### Provided passage
=== Section Start ===

Everyone’s above average, right? If you are a lender and making money, you’re in the majority. It’s not that you’re not special, it’s just that with cuts and servicing income, and unprofitable companies going away, most companies are in the black: In the first quarter, 59 percent off all mortgage banking companies were profitable per the MBA Performance Report, buy it for details. Is our government profitable? Of course not, almost regardless of Administration. The federal budget deficit is expected to swell to around $1.9 trillion this year, according to the Congressional Budget Office, which was higher than its previous estimate of $1.5 trillion. This takes into account increased spending for student loans and Medicaid as well as the recently passed $95 billion foreign aid package. National debt is even poised to top $56 trillion over the next 10 years, or 122 percent of GDP, surpassing the 106 percent seen in 1946 after World War II. Meanwhile, the eurozone is facing debt issues of its own, with the ECB warning eight of its members (including Belgium, France, and Italy) over their excessive budget deficits. Today’s podcast is found here and this week’s is sponsored by Candor. Candor’s authentic Expert System AI has powered more than 2 million flawless, hands off underwrites. Every credit risk decision Candor makes is backed by a warranty, eliminating repurchase worries. Hear an interview with FinLocker’s Brian Vieaux on bringing consumer permission data to property searches and originations.

Jobs & Employment sought


Mortgage Equity Partners (“MEP”), a mid-cap IMB headquartered in Massachusetts, is proud to be recognized as the fastest-growing IMB in the state measured in both units closed and volume funded in 2023 and YTD 2024. MEP has added production in many of its 22 states over the last 12-14 months. “As a mid-cap, we inherently have a flatter management structure, are more nimble, and can adapt to change quicker. Consistently, we see LOs migrate from large-cap IMBs because, as architects of their own businesses, LOs want quicker access to decision-makers. Those LOs want to operate at their own cadence and not be bogged down with layers of management. Our environment has a positive impact on  LOs as strong business partners to support their referral sources,” said Sean Riley, CEO and General Counsel. To learn more about MEP, visit meploans.com or contact John Cabral, National Sales Director.

A seasoned Mortgage Executive is seeking a new opportunity to help lead a mortgage lender or vendor toward achieving their growth goals. Are you a mortgage lender or vendor (established or new) in need of leadership to navigate the current market and drive future growth? This executive has extensive sales leadership experience in all production channels (TPO, Retail, and DTC) and is an expert in all product types (Agency, Non-QM, and Private Money Lending). They also have deep knowledge of the vendor and technology space.  Please send inquiries to Anjelica Nixt to pass along to the candidate and specify the listing.

=== Section End ===

### Excerpted data
=== Section Start ===

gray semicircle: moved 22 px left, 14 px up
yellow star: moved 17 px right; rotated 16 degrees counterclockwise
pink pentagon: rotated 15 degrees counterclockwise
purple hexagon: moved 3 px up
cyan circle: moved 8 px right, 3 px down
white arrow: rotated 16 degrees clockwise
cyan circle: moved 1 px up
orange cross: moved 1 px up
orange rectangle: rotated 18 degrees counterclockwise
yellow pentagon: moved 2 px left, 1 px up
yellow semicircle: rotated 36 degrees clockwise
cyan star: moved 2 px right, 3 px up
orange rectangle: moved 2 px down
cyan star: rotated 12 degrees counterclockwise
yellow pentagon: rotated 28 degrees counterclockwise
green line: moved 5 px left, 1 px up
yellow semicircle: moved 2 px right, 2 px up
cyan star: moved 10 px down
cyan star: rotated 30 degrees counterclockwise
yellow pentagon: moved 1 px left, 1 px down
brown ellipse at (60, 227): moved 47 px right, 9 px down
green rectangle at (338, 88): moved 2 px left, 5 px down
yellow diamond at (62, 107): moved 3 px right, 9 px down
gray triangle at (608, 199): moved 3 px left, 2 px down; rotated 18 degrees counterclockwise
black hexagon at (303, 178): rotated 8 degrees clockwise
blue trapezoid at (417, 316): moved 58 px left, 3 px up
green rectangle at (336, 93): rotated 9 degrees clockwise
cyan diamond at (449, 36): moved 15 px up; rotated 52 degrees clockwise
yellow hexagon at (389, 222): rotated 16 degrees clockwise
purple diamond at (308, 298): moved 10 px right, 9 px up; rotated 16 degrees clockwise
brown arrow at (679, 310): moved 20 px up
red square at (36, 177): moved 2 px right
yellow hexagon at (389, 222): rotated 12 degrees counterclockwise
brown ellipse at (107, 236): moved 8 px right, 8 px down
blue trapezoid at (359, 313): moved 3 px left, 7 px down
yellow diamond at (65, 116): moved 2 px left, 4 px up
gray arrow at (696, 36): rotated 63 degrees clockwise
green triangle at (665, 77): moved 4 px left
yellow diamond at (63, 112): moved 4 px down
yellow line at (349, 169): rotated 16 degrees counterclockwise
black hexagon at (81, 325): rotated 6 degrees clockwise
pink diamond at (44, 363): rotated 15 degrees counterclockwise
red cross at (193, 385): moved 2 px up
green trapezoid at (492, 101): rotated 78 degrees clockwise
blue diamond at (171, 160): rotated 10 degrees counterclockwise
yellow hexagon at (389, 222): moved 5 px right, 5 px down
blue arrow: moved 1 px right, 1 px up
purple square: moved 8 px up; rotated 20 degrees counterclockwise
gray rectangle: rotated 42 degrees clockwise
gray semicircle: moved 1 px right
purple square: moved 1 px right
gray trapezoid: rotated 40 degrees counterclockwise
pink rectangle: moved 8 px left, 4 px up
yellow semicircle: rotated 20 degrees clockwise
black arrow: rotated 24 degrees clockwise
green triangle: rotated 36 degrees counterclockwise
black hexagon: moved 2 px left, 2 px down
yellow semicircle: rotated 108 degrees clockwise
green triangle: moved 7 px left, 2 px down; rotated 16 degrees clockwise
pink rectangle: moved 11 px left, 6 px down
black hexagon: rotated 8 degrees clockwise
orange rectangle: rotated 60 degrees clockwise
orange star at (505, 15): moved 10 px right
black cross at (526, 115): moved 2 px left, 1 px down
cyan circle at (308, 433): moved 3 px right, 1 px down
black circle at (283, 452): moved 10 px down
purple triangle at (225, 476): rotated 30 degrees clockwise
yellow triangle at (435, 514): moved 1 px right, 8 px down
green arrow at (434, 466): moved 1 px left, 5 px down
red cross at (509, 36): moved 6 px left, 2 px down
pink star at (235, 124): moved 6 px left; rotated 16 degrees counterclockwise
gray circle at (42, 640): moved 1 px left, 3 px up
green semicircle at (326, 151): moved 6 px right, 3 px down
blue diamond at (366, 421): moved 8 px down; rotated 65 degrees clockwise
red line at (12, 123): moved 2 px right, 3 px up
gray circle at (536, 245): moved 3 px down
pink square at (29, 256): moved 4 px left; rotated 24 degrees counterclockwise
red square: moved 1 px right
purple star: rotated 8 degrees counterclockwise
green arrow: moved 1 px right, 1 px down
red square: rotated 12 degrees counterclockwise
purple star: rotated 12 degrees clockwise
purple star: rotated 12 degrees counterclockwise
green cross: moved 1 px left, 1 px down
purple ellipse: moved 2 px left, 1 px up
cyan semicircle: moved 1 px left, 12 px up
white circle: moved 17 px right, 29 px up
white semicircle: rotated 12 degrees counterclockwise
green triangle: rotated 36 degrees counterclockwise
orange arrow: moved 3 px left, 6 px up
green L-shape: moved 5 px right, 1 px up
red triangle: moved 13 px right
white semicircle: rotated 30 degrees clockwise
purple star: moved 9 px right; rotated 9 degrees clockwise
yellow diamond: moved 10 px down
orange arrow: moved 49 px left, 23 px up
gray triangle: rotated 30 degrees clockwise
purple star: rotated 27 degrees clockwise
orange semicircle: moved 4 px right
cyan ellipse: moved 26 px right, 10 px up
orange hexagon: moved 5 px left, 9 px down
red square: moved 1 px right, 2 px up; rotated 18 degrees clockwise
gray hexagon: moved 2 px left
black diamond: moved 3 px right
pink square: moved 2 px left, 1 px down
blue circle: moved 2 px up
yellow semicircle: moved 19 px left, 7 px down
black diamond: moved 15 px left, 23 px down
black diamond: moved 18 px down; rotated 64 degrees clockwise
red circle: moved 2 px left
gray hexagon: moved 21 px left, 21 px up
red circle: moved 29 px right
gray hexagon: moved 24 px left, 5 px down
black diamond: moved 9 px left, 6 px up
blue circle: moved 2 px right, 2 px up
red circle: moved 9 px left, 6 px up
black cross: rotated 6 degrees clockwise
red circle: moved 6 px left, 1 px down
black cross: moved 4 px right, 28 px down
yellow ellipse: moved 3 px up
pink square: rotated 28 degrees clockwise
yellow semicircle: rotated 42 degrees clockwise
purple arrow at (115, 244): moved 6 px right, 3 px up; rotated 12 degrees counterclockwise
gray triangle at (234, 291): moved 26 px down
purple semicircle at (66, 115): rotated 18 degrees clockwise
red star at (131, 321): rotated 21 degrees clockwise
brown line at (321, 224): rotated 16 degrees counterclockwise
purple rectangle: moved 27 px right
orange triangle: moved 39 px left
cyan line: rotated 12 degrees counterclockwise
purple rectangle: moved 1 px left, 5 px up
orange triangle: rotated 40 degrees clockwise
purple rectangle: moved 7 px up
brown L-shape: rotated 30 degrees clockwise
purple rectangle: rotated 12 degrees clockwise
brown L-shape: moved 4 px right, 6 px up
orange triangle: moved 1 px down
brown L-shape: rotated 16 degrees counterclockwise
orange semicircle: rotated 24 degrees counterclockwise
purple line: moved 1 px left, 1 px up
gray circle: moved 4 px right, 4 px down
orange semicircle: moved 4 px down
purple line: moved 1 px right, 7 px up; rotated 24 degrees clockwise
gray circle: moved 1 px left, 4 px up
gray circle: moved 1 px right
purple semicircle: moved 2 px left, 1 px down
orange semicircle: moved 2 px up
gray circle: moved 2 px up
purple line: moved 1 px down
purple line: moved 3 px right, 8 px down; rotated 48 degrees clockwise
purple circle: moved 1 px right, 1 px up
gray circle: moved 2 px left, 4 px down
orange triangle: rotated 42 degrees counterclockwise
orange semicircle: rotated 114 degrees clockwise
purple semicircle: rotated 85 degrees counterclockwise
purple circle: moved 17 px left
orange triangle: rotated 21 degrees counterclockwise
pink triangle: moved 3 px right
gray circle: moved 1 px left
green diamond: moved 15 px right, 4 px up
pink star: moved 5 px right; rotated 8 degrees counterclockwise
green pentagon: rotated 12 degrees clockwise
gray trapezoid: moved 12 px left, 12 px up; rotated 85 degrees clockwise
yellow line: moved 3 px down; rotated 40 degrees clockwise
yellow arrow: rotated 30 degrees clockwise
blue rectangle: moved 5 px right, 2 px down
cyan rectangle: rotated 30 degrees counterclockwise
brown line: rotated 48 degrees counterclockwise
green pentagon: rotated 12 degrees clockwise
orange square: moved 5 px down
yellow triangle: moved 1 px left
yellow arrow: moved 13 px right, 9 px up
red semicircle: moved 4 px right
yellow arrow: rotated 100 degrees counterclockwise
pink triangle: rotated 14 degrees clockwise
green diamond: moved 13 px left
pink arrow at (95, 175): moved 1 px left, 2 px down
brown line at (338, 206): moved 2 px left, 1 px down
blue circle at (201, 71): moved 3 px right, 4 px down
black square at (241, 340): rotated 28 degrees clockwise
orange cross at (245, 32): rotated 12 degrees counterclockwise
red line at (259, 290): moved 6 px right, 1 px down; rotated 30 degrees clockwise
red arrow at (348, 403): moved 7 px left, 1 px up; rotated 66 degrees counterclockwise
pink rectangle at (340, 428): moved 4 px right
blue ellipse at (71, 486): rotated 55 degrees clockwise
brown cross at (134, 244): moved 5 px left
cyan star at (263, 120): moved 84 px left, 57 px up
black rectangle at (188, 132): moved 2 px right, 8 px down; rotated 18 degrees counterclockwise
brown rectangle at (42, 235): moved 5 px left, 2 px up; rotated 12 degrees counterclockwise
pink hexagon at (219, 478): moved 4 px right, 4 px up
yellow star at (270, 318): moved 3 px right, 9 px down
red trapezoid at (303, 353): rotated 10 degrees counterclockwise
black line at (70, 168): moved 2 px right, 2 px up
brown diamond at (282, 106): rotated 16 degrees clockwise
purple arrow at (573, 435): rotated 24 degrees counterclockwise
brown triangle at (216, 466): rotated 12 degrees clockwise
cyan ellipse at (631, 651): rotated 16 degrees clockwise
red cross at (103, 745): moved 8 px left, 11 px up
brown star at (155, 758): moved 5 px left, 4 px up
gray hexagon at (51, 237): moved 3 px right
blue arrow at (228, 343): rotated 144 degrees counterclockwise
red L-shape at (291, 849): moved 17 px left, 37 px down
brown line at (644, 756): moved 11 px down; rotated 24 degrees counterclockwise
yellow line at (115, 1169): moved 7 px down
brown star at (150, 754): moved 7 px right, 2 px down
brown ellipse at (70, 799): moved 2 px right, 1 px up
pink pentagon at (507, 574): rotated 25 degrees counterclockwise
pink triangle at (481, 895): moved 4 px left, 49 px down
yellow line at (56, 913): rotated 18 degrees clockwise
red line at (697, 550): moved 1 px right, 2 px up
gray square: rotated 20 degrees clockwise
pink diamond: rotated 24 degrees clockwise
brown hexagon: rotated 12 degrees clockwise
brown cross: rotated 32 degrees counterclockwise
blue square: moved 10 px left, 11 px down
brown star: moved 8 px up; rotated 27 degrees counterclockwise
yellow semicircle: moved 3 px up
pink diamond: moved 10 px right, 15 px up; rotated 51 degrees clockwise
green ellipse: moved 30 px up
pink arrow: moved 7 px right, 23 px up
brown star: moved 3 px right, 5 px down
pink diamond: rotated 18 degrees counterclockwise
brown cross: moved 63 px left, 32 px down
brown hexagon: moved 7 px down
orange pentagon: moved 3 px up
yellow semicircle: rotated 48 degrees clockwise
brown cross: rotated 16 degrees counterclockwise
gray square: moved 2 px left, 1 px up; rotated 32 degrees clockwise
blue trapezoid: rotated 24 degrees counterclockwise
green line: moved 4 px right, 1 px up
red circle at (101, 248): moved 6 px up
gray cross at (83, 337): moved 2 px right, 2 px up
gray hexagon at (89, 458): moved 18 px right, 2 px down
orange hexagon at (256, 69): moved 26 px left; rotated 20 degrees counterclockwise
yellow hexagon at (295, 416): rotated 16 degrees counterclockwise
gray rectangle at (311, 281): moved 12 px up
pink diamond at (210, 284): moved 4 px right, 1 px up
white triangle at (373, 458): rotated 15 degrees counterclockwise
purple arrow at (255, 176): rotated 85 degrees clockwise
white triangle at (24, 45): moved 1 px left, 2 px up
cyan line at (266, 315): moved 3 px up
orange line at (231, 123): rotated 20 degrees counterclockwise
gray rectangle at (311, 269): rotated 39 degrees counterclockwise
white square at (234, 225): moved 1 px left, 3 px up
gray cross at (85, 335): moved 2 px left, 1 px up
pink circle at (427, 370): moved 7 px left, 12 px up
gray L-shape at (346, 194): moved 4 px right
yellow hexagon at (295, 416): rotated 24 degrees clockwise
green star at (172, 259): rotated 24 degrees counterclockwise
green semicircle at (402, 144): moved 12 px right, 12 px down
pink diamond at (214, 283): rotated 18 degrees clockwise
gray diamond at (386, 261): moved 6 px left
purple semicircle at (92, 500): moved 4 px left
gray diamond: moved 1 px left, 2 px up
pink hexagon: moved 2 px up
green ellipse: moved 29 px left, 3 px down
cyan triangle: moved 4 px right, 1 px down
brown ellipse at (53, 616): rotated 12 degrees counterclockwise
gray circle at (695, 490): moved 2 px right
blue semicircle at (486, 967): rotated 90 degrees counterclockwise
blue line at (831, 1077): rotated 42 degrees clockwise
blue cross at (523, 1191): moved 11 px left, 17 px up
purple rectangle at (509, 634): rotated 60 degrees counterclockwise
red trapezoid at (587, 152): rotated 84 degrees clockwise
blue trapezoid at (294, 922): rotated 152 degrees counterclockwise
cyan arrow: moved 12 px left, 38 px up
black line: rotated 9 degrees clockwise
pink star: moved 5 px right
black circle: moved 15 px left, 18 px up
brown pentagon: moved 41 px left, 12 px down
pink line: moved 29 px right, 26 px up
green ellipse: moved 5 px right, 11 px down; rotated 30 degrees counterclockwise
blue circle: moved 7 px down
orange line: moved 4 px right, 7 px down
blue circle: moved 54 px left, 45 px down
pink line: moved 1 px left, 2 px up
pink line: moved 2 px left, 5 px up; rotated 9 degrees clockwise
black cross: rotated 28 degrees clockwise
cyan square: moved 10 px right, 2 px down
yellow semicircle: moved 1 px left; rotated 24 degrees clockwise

=== Section End ===

### Tasks to complete
A. List every person the mortgage newsletter names.
B. According to the mortgage newsletter, what share of all mortgage banking companies were profitable in the first quarter?
C. Continue the mortgage newsletter from its last sentence.
The entries come from a separate source unrelated to the mortgage newsletter.

### Exercise responses
A. Brian Vieaux, Sean Riley, John Cabral, Anjelica Nixt

B. 59 percent were profitable, per the MBA Performance Report.

C.
(Remember: job seekers can post their resumes for free on www.lendernews.com where employers can view them for several months for a nominal charge.)

Software, products, and services for lenders and brokers


Truv is the only consumer-permissioned VOIE platform approved with both GSEs, solidifying our commitment to delivering top-notch verification services tailored for mortgage lenders, banks, and credit unions. What does this mean for your business? Faster turn times, lower buyback risks, compliance assurance, and reduced operational costs. Read about why this matters for your business here.”

“Did you know that Polly is the rate engine for HousingWire’s Mortgage Rates Center? We offer the same capability to display live rates on lender websites, helping borrowers better assess your competitive edge against other lenders. This live data ensures that as the market fluctuates, prospects get real-time insights into your rates. Because in the current rate environment, having accurate, up-to-date rate intel on your homepage is crucial. It signals transparency, allowing potential borrowers to make informed decisions faster, without needing to supply personal information. This convenience can significantly increase your site’s engagement and drive more volume your way. On the flip side, NOT displaying live rates may deter potential borrowers, as they could perceive higher costs or simply prefer quick access to this information. Now, let’s take it several steps further; Polly’s Lender Intelligence will help you keep your rates competitive, ensuring you stay at the forefront of your peers. Let’s talk about it.”

Calling all loan originators: We need your insights! Take the annual Loan Originators Survey from MGIC and Loan Officer Hub to weigh in on how you handled the challenges and opportunities of the past year. Get a head start on comparing your strategies to your peers’: Complete the survey by June 30 and you’ll receive exclusive early access to the full survey report this fall!”

Optimal Blue announced its new Competitive Data License today. In a news release, the company described its new data solution as a collection of key national mortgage pricing data that empowers lenders to price products competitively, operate more profitably, and react swiftly to changing market conditions. This product from Optimal Blue includes loan-level data from the industry’s most widely used product, pricing, and eligibility engine, providing a full price trace from borrower/buy-side to investor/sell-side pricing. Optimal Blue’s new data solution equips lenders with the ability to benchmark every aspect of their pricing strategy, providing extensive insights into markups, loan-level price adjustments (LLPAs), servicing-released premiums (SRP), concessions, loan officer compensation, base price, and PAR rate. Optimal Blue will be hosting a webinar on July 10 for those interested in learning more about Competitive Data License and its other data solutions.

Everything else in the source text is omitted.